The scene turns sexual. Carmen presses her back into Shane as Shane asks, "I wonder how much they [Carmen's family] would love me if they knew I was fucking their daughter?" I wanted someone to look at me the way Shane looked at Carmen, with ferocity and lust. With ease and precision, Carmen leans backwards to grab a remote and flips on a D'Angelo tune.

Carmen’s fluid and slow hip swivels begin and she lifts up her dress to reveal a garter belt to Shane, who's leaning against a table in her underwear blowing cigarette smoke. Shane smoothly unzips Carmen’s dress.

You would think this scene ends with fucking, but alas, it does not—Jenny Schecter (Mia Kirshner), an unpopular and narcissistic character, calls and interrupts their love-making. Regardless, it’s still Carmen and Shane’s sexiest scene. I want to jump into the screen and nestle between them both, giggling and licking and moaning along.

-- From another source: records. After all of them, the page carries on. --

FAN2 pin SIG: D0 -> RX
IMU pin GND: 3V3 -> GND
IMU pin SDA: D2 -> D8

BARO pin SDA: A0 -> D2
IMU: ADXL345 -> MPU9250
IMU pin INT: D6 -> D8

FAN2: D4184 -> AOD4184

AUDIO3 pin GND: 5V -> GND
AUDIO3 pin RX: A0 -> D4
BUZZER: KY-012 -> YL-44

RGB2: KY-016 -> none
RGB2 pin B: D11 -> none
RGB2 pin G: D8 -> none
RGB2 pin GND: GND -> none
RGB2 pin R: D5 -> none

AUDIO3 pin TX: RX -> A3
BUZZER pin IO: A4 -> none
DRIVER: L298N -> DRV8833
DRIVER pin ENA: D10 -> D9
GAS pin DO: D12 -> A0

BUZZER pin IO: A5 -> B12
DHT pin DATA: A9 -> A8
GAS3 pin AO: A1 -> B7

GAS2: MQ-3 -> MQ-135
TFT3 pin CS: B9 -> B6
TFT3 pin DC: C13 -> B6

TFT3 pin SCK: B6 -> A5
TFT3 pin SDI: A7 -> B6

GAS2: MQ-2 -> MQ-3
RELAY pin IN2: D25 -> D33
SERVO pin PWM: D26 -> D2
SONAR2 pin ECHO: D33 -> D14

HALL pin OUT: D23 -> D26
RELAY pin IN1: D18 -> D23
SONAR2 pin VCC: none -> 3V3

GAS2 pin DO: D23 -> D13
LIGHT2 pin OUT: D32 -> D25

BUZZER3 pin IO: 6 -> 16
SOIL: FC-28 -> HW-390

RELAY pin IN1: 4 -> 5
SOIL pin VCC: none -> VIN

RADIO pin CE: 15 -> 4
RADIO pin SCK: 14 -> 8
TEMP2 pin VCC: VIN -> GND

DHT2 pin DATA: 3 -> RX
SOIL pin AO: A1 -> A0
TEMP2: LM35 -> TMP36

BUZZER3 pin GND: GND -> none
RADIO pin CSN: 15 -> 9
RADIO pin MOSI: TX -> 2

Later, I got older and moved to Chicago, where I felt able to explore my bisexuality and create my own queer utopia, away from stereotypes and bigotry. The L Word played a huge part in my move. Witnessing women kiss on television, in front of my baby queer eyes was radical for me in terms of re-interpreting my sexuality. A kiss—something so simple—gave me a sort of frenzy for the future. With my nose practically smashed up against the TV and volume low, my sexual awakening happened on television at 10PM in plaid pajamas. I was hot, horny, and hella gay. At 28, re-watching the scene, I still don’t know who I’m imagining myself as in the situation: Carmen, or Shane. But I do know that tank tops and garter belts are still the fastest way to my heart.